Conduzindo Miss Daisy é um daqueles filmes que a gente recomenda quando precisa dar um conselho e não sabe o que dizer. Trata da amizade e de como pessoas tão diferentes podem tricotar e cirandar, sem nunca trocarem tiros. Falar dessas coisas é sempre um santo remédio. No caso, as pessoas são Daisy – Jessica Tandy – uma judia rica – e Hoke – Morgan Freeman – um negro na pindaíba. Em comum, ambos contabilizaram mais primaveras do que manda o juízo. E só. Mas ela precisa dele para se locomover de automóvel. O que resulta desse "imperativo da necessidade" é um desses milagres do cinema.Semana atrás, lembrei-me da trama, mas, dessa vez, não para socorrer alguém na fossa. Nem para rir da piada que a impagável Goldie Hawn faz sobre a história em outro longa – a comédia O Clube das Desquitadas. Sua personagem, uma atriz decadente, com boca de pato de tanto botox, fala de suas razões para buscar a eterna juventude: "Em Hollywood, as mulheres têm três idades: gatinha, promotora e Conduzindo Miss Daisy.
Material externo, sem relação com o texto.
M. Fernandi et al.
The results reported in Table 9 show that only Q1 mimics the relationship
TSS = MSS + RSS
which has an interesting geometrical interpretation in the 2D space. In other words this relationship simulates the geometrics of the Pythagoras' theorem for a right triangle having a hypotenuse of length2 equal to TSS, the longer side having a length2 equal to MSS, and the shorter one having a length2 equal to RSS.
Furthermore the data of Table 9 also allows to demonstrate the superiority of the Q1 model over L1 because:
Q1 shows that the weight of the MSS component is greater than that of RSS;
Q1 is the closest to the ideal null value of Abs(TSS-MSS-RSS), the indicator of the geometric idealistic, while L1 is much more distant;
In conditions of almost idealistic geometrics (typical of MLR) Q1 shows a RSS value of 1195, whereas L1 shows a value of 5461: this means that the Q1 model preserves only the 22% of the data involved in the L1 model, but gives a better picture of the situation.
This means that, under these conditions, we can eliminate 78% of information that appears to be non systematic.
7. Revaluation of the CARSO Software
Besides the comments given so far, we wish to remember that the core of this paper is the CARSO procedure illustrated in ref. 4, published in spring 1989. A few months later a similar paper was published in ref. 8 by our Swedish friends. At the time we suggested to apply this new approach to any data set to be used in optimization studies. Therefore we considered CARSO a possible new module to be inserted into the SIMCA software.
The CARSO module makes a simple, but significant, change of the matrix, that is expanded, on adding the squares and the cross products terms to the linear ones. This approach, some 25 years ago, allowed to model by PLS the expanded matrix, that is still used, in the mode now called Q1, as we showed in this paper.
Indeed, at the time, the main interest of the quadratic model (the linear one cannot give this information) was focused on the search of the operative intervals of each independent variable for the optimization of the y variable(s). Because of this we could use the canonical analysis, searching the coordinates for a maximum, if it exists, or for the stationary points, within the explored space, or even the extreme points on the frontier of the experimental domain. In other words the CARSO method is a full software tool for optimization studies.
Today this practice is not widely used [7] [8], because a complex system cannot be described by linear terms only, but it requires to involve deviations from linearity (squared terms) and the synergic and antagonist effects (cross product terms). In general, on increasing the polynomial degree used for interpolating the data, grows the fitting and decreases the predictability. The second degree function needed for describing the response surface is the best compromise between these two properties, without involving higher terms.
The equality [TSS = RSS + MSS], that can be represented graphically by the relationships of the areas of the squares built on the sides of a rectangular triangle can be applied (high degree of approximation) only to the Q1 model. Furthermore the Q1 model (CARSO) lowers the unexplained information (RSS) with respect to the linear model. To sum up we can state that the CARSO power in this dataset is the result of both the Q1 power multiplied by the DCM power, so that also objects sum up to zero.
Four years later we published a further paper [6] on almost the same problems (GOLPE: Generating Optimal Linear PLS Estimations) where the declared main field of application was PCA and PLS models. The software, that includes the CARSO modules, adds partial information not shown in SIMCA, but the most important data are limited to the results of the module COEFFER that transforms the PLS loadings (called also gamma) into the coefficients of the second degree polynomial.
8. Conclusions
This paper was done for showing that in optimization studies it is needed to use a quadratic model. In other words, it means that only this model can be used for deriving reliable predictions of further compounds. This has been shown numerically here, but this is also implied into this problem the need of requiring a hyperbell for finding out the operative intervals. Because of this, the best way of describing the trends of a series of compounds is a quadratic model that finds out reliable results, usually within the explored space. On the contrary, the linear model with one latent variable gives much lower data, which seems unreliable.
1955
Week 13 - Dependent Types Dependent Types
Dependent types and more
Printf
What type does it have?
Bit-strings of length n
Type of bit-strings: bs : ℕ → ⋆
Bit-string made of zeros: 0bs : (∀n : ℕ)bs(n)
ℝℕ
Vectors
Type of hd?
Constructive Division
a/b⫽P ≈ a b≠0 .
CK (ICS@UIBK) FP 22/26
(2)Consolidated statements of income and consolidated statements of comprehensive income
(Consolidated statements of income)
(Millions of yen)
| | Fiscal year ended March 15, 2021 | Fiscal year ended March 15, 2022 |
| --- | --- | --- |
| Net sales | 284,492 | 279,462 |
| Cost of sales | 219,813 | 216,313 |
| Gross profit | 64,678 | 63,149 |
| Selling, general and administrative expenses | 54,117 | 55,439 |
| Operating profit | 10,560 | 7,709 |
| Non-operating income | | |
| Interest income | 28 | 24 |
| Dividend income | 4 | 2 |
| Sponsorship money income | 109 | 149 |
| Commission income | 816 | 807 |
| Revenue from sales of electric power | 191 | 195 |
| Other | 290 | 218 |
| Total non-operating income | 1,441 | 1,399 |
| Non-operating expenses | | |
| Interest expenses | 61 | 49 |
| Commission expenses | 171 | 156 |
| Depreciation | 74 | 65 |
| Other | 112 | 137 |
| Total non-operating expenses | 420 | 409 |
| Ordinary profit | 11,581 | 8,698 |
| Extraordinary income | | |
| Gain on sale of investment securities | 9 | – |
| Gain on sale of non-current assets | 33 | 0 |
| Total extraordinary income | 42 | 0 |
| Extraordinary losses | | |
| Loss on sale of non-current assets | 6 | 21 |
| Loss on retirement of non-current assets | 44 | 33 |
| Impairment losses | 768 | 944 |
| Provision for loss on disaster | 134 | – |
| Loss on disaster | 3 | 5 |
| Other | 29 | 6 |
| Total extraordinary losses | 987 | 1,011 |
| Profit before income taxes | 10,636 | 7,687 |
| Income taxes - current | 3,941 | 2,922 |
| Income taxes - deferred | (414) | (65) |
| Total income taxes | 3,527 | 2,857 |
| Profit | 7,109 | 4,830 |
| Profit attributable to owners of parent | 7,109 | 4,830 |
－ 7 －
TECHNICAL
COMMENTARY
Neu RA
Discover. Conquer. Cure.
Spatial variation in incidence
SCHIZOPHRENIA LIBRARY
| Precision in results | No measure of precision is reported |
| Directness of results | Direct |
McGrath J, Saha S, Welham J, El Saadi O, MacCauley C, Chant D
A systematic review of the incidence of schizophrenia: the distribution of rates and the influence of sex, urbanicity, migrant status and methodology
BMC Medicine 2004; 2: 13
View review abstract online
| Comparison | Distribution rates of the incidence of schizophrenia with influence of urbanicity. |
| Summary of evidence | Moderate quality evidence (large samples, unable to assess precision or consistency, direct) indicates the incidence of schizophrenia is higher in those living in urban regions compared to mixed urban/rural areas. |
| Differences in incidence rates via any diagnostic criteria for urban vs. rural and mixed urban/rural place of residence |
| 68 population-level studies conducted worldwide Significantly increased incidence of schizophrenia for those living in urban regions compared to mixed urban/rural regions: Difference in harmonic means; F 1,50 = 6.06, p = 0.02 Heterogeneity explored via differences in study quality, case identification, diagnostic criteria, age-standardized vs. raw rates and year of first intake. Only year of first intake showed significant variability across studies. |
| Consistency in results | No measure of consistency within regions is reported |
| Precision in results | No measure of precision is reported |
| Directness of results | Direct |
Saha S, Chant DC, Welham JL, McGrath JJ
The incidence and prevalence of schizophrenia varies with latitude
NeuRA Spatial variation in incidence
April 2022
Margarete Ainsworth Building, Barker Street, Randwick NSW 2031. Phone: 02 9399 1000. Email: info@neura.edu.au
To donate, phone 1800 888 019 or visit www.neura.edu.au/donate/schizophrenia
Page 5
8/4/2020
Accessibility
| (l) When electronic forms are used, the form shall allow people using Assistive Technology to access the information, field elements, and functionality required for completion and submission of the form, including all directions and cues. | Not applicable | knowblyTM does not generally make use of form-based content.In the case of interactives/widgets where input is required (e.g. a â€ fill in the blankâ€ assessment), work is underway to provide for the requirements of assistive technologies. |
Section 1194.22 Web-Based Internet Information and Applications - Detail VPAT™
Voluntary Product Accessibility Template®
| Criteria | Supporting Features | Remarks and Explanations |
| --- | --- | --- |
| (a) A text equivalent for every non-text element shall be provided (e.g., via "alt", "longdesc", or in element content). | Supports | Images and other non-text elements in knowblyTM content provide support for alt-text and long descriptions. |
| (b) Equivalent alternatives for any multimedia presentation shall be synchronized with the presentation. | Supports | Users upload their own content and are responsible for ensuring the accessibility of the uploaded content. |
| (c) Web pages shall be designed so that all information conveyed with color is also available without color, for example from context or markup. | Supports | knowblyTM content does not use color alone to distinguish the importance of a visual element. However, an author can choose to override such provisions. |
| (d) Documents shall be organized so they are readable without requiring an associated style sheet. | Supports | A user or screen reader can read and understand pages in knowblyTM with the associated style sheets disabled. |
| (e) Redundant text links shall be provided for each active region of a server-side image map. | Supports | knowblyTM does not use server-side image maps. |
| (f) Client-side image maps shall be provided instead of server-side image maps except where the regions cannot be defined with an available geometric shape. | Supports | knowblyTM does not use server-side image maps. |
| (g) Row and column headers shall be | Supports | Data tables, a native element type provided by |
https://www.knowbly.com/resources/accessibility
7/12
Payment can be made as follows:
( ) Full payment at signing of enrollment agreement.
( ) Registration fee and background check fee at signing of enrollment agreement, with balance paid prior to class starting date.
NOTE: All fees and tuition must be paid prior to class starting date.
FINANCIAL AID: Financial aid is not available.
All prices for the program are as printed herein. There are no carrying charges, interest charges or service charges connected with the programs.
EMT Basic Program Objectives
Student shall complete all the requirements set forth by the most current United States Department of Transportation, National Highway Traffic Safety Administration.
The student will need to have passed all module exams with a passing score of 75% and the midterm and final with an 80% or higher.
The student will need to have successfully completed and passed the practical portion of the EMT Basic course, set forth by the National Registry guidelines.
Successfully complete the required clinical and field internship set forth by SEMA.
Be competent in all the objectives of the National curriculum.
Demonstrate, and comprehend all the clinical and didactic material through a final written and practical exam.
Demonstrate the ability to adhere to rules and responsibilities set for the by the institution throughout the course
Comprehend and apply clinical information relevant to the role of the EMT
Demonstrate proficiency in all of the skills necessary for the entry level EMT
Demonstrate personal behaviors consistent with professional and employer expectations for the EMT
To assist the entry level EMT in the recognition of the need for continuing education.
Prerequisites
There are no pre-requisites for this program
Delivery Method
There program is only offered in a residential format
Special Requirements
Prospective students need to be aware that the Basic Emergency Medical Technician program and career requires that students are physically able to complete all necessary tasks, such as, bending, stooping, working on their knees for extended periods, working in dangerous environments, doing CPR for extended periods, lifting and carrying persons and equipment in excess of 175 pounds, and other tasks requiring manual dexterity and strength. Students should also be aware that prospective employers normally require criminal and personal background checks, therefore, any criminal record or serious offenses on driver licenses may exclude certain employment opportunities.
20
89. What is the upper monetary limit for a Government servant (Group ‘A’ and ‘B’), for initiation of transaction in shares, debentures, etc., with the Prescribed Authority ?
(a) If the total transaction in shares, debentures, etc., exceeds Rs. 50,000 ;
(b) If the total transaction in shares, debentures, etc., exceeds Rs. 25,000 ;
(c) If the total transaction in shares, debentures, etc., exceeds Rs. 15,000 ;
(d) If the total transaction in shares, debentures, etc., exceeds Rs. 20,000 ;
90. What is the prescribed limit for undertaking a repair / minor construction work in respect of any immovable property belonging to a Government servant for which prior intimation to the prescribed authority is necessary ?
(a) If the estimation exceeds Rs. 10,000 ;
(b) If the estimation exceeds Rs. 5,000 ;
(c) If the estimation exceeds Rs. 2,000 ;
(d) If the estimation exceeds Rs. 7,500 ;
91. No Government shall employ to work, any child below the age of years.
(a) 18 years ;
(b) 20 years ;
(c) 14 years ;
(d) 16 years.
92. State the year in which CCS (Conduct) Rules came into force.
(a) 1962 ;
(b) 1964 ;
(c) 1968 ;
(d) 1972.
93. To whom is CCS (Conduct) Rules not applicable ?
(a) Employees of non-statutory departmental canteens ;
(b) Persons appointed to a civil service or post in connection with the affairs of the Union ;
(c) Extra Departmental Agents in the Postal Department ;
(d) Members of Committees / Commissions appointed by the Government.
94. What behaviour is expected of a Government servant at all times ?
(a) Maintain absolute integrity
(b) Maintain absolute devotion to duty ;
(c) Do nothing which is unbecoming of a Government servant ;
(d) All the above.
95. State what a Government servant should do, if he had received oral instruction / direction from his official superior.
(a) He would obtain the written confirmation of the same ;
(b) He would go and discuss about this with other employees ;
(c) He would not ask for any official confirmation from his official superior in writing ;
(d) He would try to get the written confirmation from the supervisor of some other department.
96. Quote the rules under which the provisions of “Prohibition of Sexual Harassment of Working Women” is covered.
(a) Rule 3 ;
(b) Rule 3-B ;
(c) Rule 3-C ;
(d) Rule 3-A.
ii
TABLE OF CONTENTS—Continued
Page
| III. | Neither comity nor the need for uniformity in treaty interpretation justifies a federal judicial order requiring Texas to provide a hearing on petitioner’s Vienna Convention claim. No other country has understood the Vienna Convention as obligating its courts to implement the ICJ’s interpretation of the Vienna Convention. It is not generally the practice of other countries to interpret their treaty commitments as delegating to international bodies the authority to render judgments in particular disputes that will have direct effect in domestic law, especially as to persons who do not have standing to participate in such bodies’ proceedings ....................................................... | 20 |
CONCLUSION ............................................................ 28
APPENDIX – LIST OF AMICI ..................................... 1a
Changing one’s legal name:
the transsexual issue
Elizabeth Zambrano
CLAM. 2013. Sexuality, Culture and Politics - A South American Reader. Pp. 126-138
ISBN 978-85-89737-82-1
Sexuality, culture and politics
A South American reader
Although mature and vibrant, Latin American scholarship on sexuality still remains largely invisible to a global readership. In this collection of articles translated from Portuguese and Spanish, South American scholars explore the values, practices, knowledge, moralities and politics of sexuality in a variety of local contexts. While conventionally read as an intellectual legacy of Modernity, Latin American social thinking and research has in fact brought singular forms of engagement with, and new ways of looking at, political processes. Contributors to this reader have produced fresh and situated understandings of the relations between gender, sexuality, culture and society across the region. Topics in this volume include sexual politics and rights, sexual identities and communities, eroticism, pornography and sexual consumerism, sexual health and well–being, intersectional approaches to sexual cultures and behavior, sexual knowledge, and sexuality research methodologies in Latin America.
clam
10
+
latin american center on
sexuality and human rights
Cá entre nós – dá uma gastura danada falar dessa insana gincana da alegria e da mocidade em que nos metemos. Andamos embotocados. Até publicidade de plano de saúde, em vez de usar como modelo um médico azeitado na experiência, prefere surfistas de jaleco com sorriso de galã do SBT. Que preguiça.

Prefiro falar de um camarada das antigas que conheci. Ele me lembra Hoke, o chofer. Saí da conversa que tivemos – numa dessas ruas verdes do São Braz – consolado para enfrentar espinhelas caídas, pés de galinha e os desníveis do abdome. O bom sujeito se chama Waldomiro Bogusz, tem 83 anos e há 60 – isso mesmo, 60 anos – trabalha como motorista da família Paciornik, um dos primeiros clãs judeus a desembarcar em Curitiba.

Miro, como é chamado, calcula que morava em Prudentópolis, sua cidade natal, quando viu um carro pela primeira vez. Era do Dietzel, um rico comerciante. Gamou. Como não tinha idade nem berço para tanto, consolou-se com uma bicicleta. Tempos depois, moço feito, recebeu do Schafranski, seu melhor amigo, o convite para puxar madeira num Ford 1946. Pelo que me disse, nesse momento associou dirigir a ser livre. Passou a desejar as estradas. E acabou arrumando emprego de motorista na fábrica de móveis dos Paciornik, na esquina da Rua Doutor Pedrosa com a Nunes Machado.

O resto veio cantando pneu. Miro – um ucraniano de olhos muito azuis e um papo medido com régua – começou a carregar para tudo o que é lado os irmãos Saulo, Rodolfo e Fran­­­cisco Paciornik. Dez anos depois, com milhagens o bastante, ouviu o veredito: "Você é da família". Pois era. Podia ir trabalhar de chinelas, se quisesse.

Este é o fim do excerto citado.